Friedman's advantage lies in established practice relationships and potentially faster scheduling for non-emergency referrals. His FSCAI credential confirms he has performed hundreds of interventional procedures and met peer standards, addressing a common patient question: "How many of these has this doctor done?" A patient with stable angina might prefer an office-based interventionalist with shorter wait times; a patient requiring emergency intervention or complex multi-vessel disease typically needs the resources of a large academic center.
Who this fits and who it doesn't
Friedman suits patients with established coronary disease, arrhythmias, or valve lesions needing specialist input beyond primary care, especially those seeking non-emergency evaluation. His interventional training makes him appropriate for patients likely to need catheterization. He does not suit patients with no cardiac history seeking preventive-only services (primary care handles that), nor does his specialty address cardiomyopathy management alone or complex transplant evaluation (which remain centered at Johns Hopkins and UMM).

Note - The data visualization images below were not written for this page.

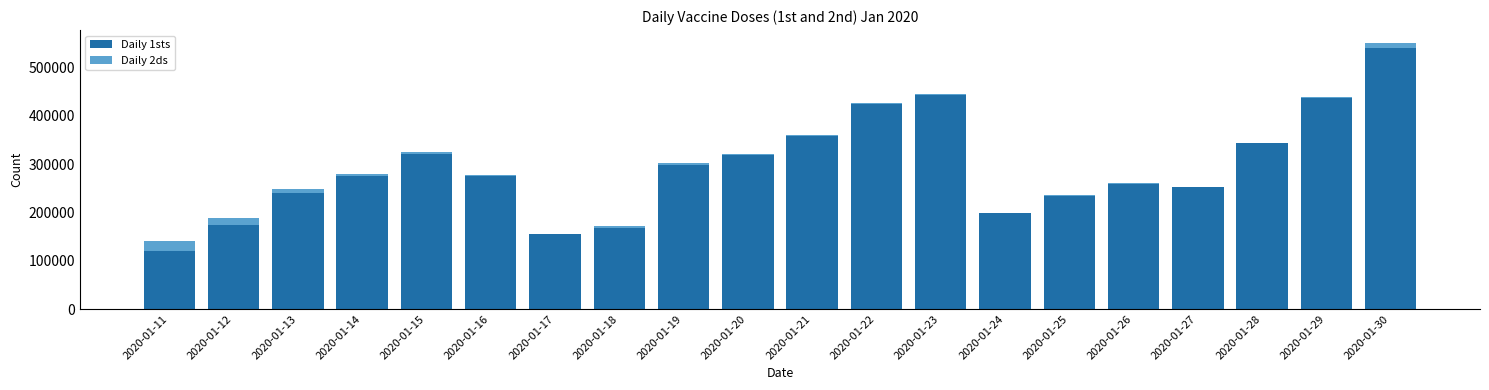

The value of Daily 1sts at 2020-01-20 is 318151. True or false?

True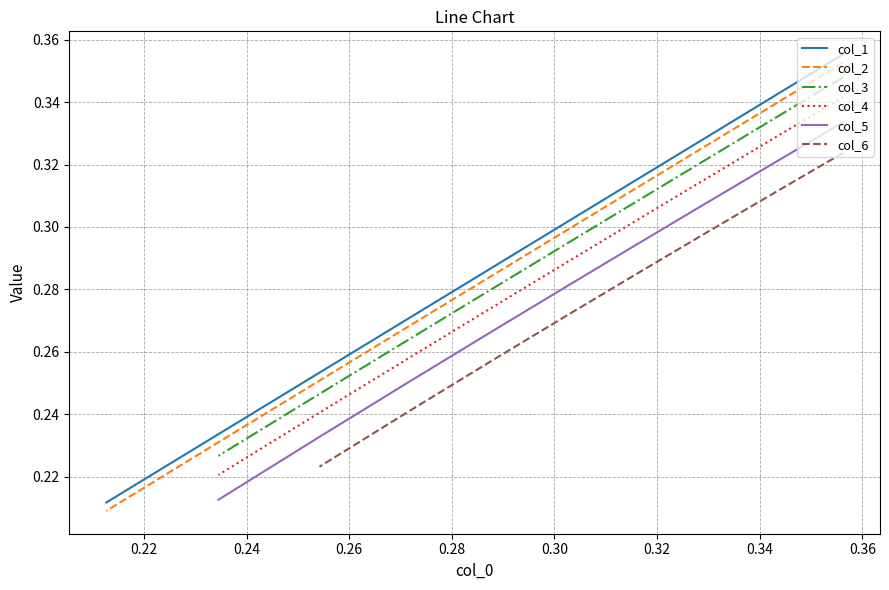

True or false: there are more than 0 points higher than both neighbors.

False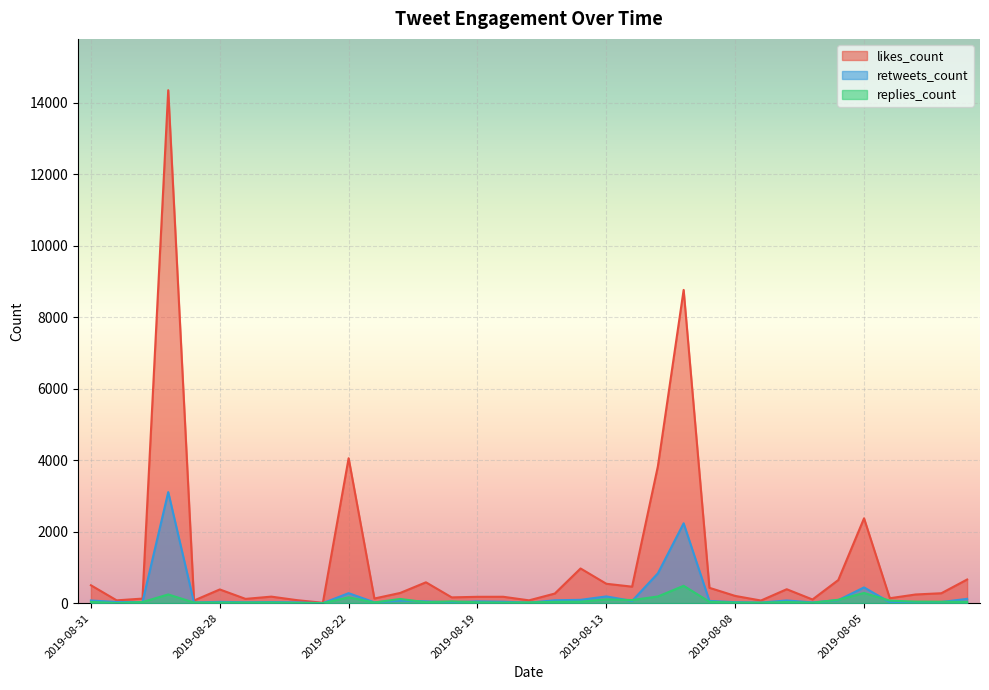

True or false: retweets_count has a value of 54 at 2019-08-28.

False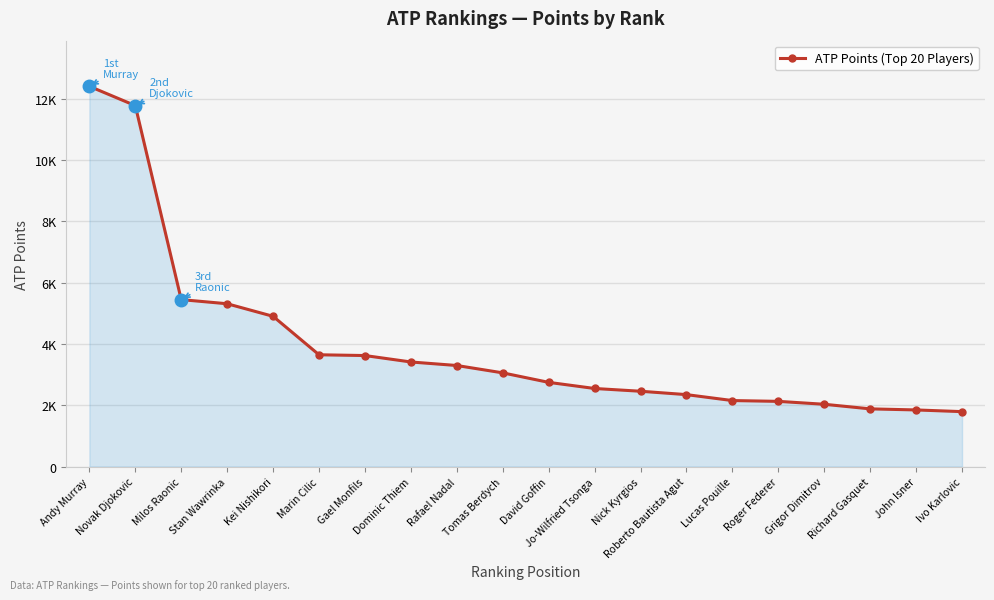

True or false: the data shows 2130 at Roger Federer.

True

What a first visit involves
New patients typically complete a questionnaire on family history, medications, and prior cardiac events. Friedman performs an extended history and physical, then orders baseline testing: resting EKG, often echocardiography on-site if facilities exist, and may order stress testing or CT angiography to risk-stratify. The visit averages 30 to 45 minutes. Results guide whether admission for catheterization is needed immediately, outpatient testing scheduled, or conservative management continued. His office staff coordinates authorization with insurance; copays and deductibles apply per plan.
Hours, location, and logistics
Verify current hours and parking by calling his office directly, as cardiology practices often have limited afternoon availability and some locations share parking with hospital systems. Maryland medical licensing can be confirmed through the Maryland Board of Physicians online database.
Friedman's interventional credentials and Maryland licensure make him a legitimate choice for patients seeking specialist cardiac care with procedural capability, particularly when primary cardiologists recommend intervention and hospital-based programs have extended wait times.